Just
as expected
Market volatility carried on last
week just as expected, given that 2020 has already been a highly charged
year. Investors have had to navigate a
health pandemic, economic disruptions, an inversion of social norms, and an
unusual intractability in political discourse.
How else would you expect markets to react considering the uncertainty
of business profitability?
It becomes increasingly more
important for portfolios accurately to reflect the “real” risk tolerances, not
just the bravado one feels when things are going their way.
I infer that more of the same unpredictability
lies ahead, but with a resolution looming on the horizon. How this phase ends, of course, is entirely
unknown, but the preponderance of evidence suggests that the situation is not
as rosy under the surface as that which shines brightly in the news
spotlights. Unemployment remains a
thorny issue as the undeniable wealth gap continues to widen. A crossroads lies ahead for politicians and
households. Profit taking in the markets
two weeks ago nearly brought a halt to the bull recovery bubble. Like all exuberances, they must come to an
end at some point. The seduction of
stocks since the April lows is undeniable, but not a sufficient strategy to
build long term sustainability.
Practically speaking, prudent wealth management focuses as much upon
mitigating downside risk as it does striving to generate valuation upside and
capital gains.
Dissonant events are sometimes
conflated into meaningless correlations.
The expansion and exaggerations of relative strength integers in the
market inflates both valuations and expectations unreasonably. There is a larger percentage of stocks and
financial assets trading at bloated multiples today such that evaluations and
predictions are harder to make based upon historical precedent.

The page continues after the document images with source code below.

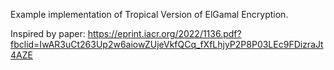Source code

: Example implementation of Tropical Version of ElGamal Encryption.

Inspired by paper: https://eprint.iacr.org/2022/1136.pdf?fbclid=IwAR3uCt263Up2w6aiowZUjeVkfQCq_fXfLhjyP2P8P03LEc9FDizraJt4AZE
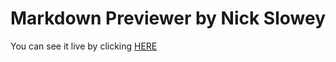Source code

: # Markdown Previewer by Nick Slowey 

You can see it live by clicking [HERE](https://nickcodes86.github.io/Markdown-Previewer-2nd-try/)

 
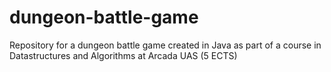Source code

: # dungeon-battle-game

Repository for a dungeon battle game created in Java as part of a course in Datastructures and Algorithms at Arcada UAS (5 ECTS)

Becoming addicted to stock rallies
and hyperbole is dangerous. The Federal
Reserve is stoking the fire with its “low and slow” proclamations last week,
continuing a dose of low interest rates over a protracted period of time. The “feel good” effect of low interest rates
is a quick elixir for systemic economic disequilibrium that needs to be
addressed in the long run. Unless the
global economy can sustain growth while also allowing rates and inflation to
budge upwards there will always be an artificiality to the numbers. Only Repunzel could spin gold out of straw.
Certainly no one wants to relive
the bubbles of 1999 or 2008 over again.
Once is enough, thank you.
Therefore, it would be nice to see politicians gain some empathy towards
their less fortunate constituents by quickly addressing the hunger crisis, the
environmental crisis, the social unrest, and the leadership void they (the politicians)
are intentionally creating. None of this
is the job of central banks or financial interventionists. It requires political courage and fiscal
measures.
Profound
lessons
With the challenges we all face
from the pandemic, social injustice, and economic dislocation it is no wonder
that there is insecurity. At the
intersection of fear and stress lies a landscape with which many of us are
unfamiliar and uncomfortable. Indeed,
even the use of "scientific method" pales in comparison to common
sense about what we instinctively “know” and what we “believe”.
Because there are no “correct”
answers to the dilemma of what lies ahead the best we can do is to map out our
long term goals, stop listening to outside noise and 24 hour media toxicity,
and do what each of us feels is right for our own situation. After all, synthesizing those elements is
what constitutes financial markets....and life itself. Battling the exigencies and uncertainty of
what comes next is the essence of creating opportunity in the future.